The choice of Accel as the lead investor is significant. Accel has a long history of backing enterprise software companies that define categories, from Atlassian to Slack itself. The $75 million investment at this stage—when Viktor has only been operational for a short time—reflects Accel’s conviction in the team and the product.

Wilson Sonsini served as legal counsel on the transaction. Post-money valuation, run-rate revenue beyond the $15 million ARR figure, and planned headcount expansion in Warsaw and Munich have not been disclosed. The Series A will fund continued engineering buildout, expanded integrations against the 3,000-tool target, and enterprise-segment commercial scale-up.

The next twelve months will be critical for Viktor. It must maintain its growth-rate lead against incumbents like Anthropic, Google, and OpenAI, which are now actively building toward the same chat-surface integration. Viktor’s early lead, however, gives it a first-mover advantage in building network effects, collecting user feedback, and refining its product before the larger players can match its integration capabilities.

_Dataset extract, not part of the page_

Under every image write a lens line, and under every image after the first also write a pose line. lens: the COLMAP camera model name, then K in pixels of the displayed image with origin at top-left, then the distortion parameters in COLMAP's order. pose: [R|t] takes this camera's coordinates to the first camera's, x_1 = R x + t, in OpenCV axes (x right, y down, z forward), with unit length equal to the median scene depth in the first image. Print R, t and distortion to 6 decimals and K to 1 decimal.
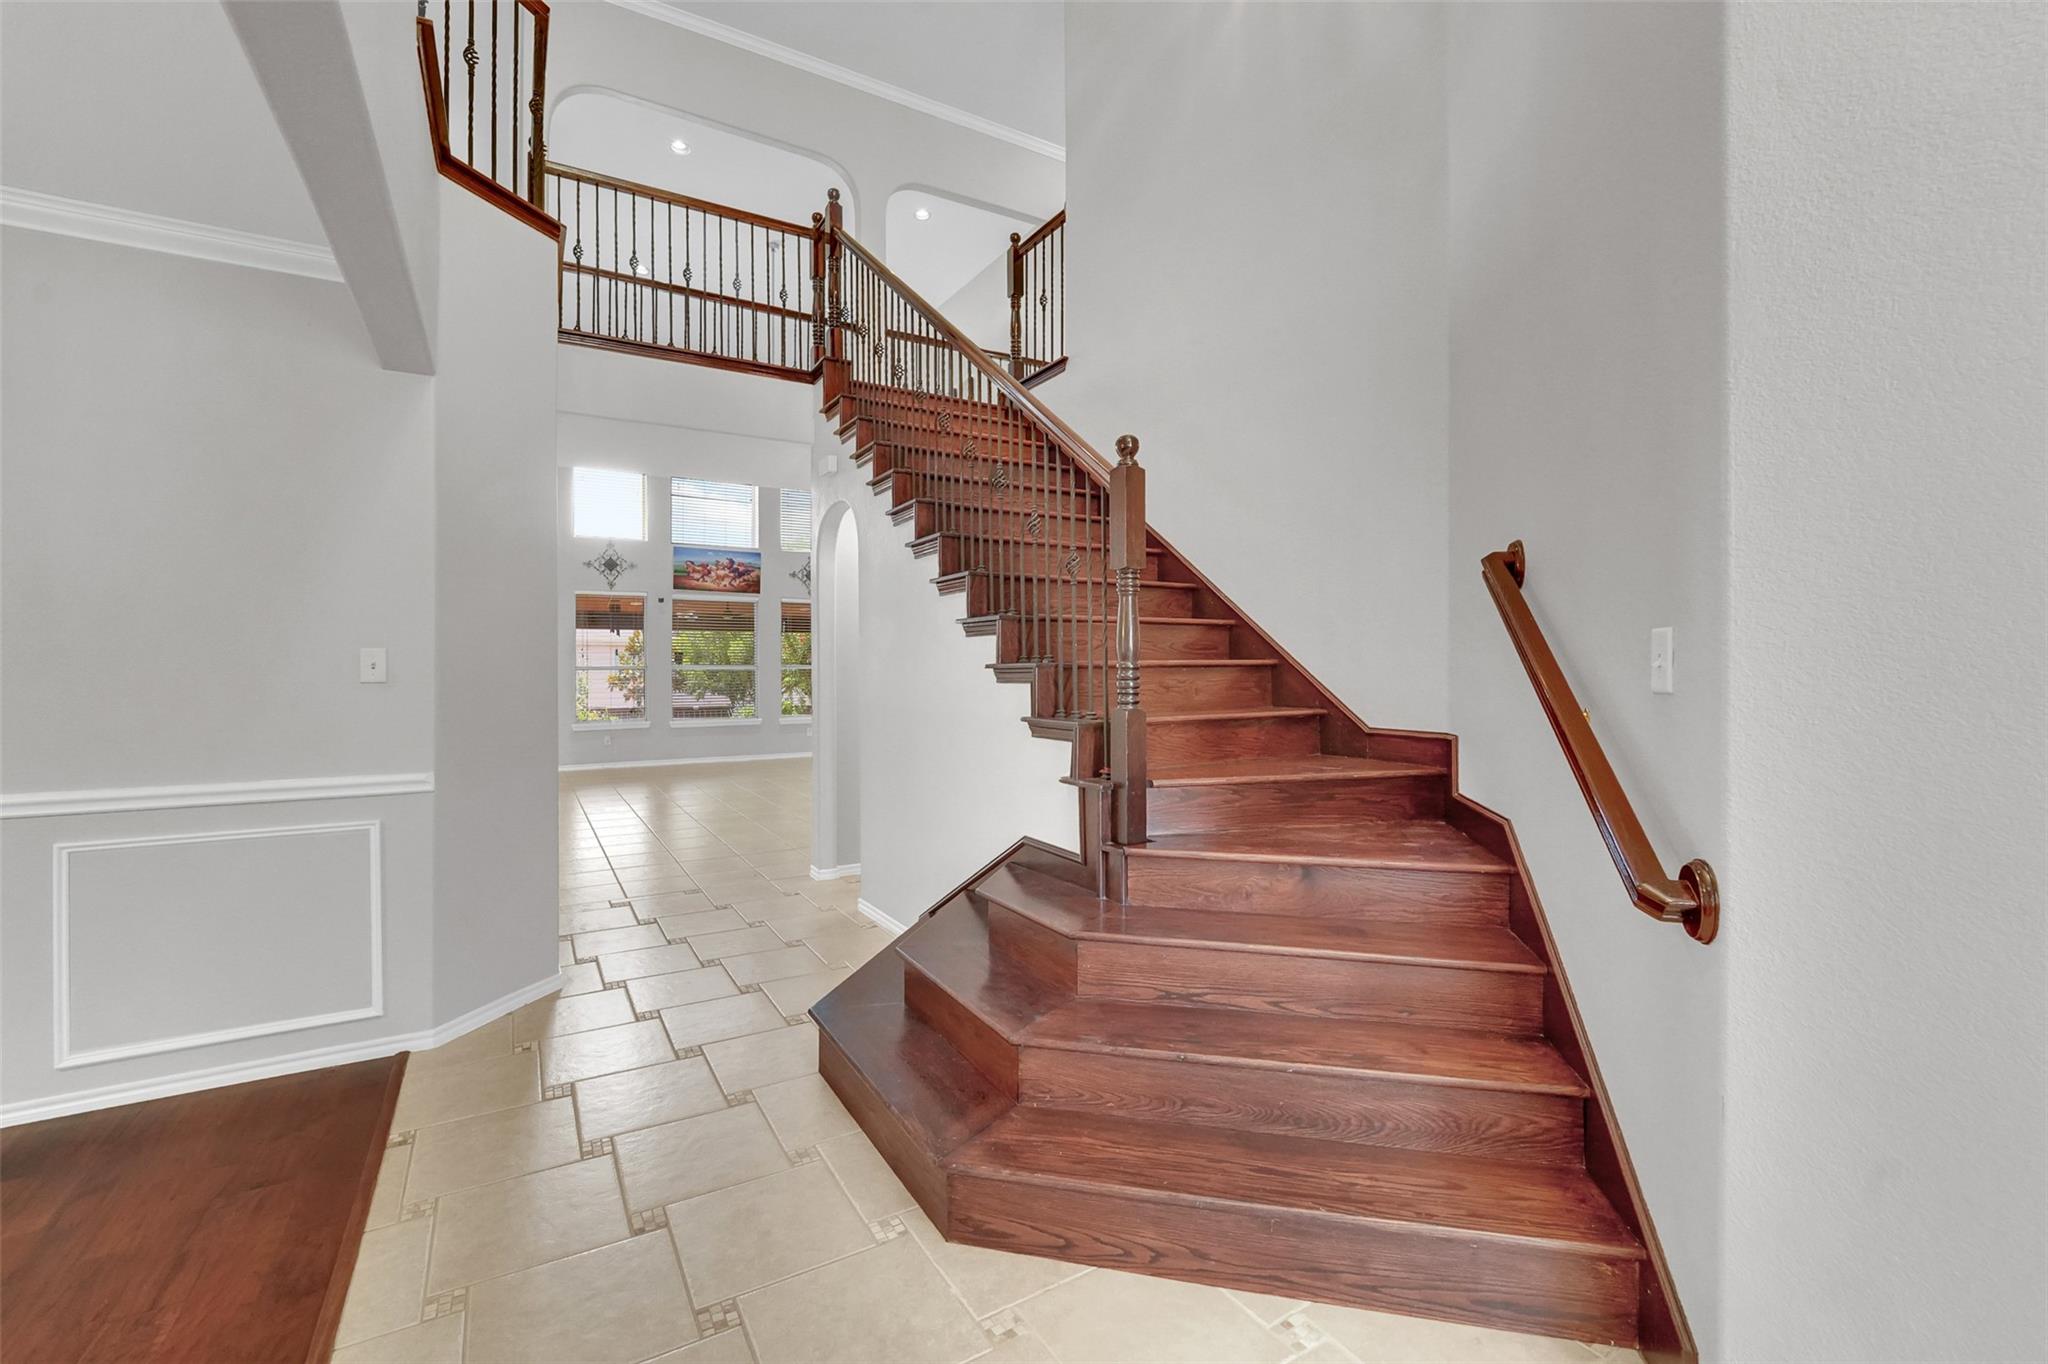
lens RADIAL K [[845.7, 0, 1020.7], [0, 845.7, 651.4], [0, 0, 1]] dist [0.001202, 0.000220]
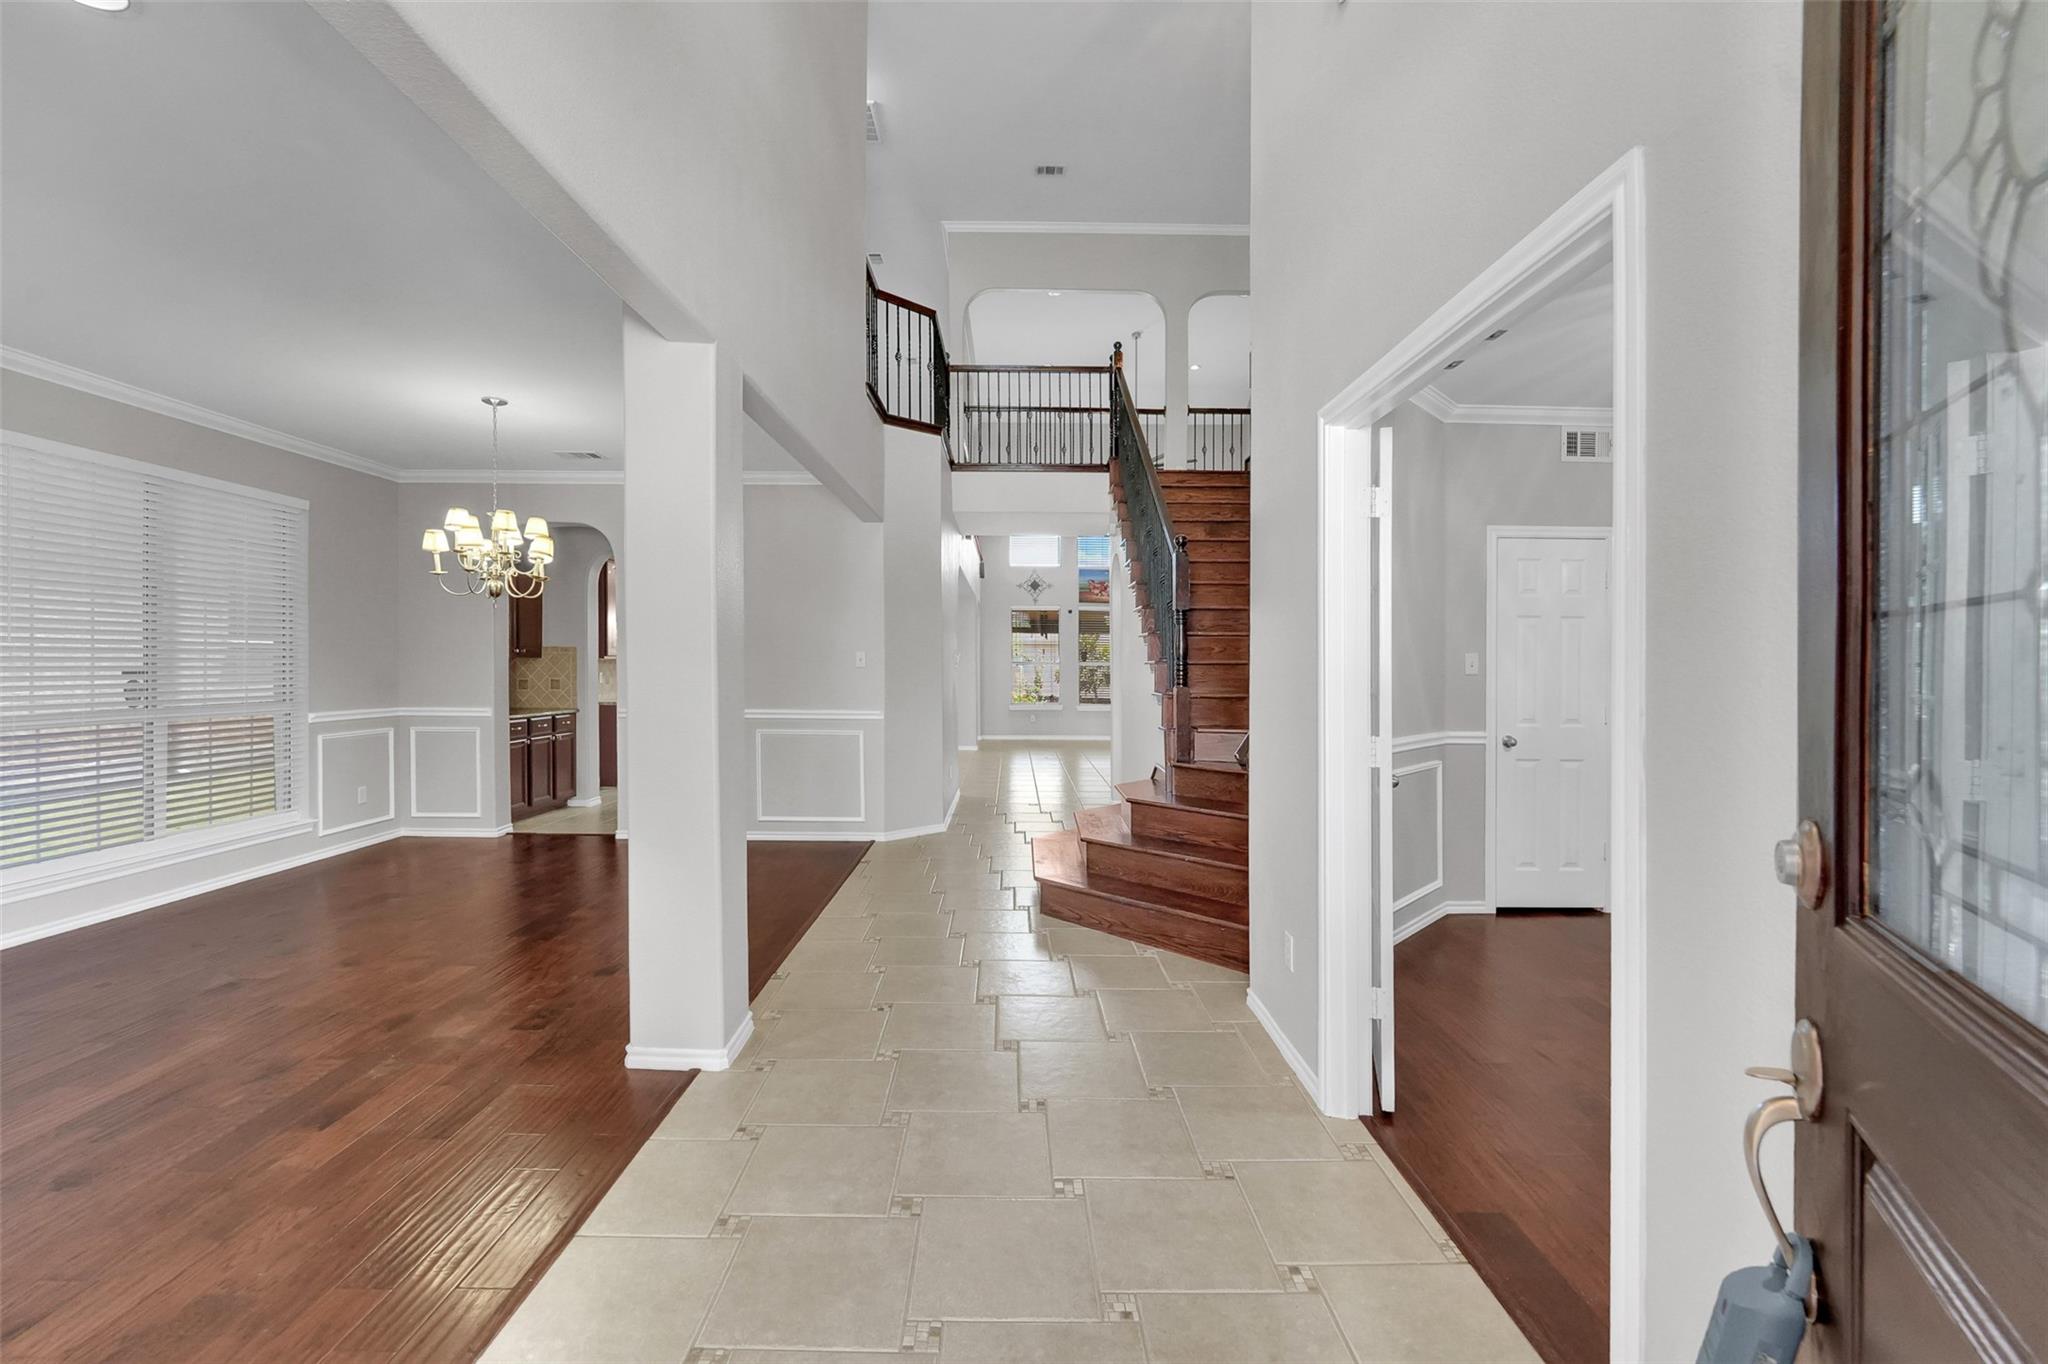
lens RADIAL K [[845.7, 0, 1020.7], [0, 845.7, 651.4], [0, 0, 1]] dist [0.001202, 0.000220]
pose [[0.865432, 0.003446, -0.501015, 0.359711], [-0.002651, 0.999994, 0.002298, -0.005163], [0.501019, -0.000661, 0.865436, -0.354288]]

As AI agents become more prevalent, the debate over the optimal deployment model is still being resolved. Viktor advocates for a deep integration into existing collaboration tools, while others argue for standalone platforms or API-based integrations. The company’s rapid customer acquisition suggests that many teams prefer the frictionless route that Viktor offers.

Ultimately, Viktor’s success will depend on its ability to expand its feature set, maintain reliability, and grow its customer base without sacrificing velocity. The $75 million funding round provides the capital for that aggressive expansion, but execution remains paramount.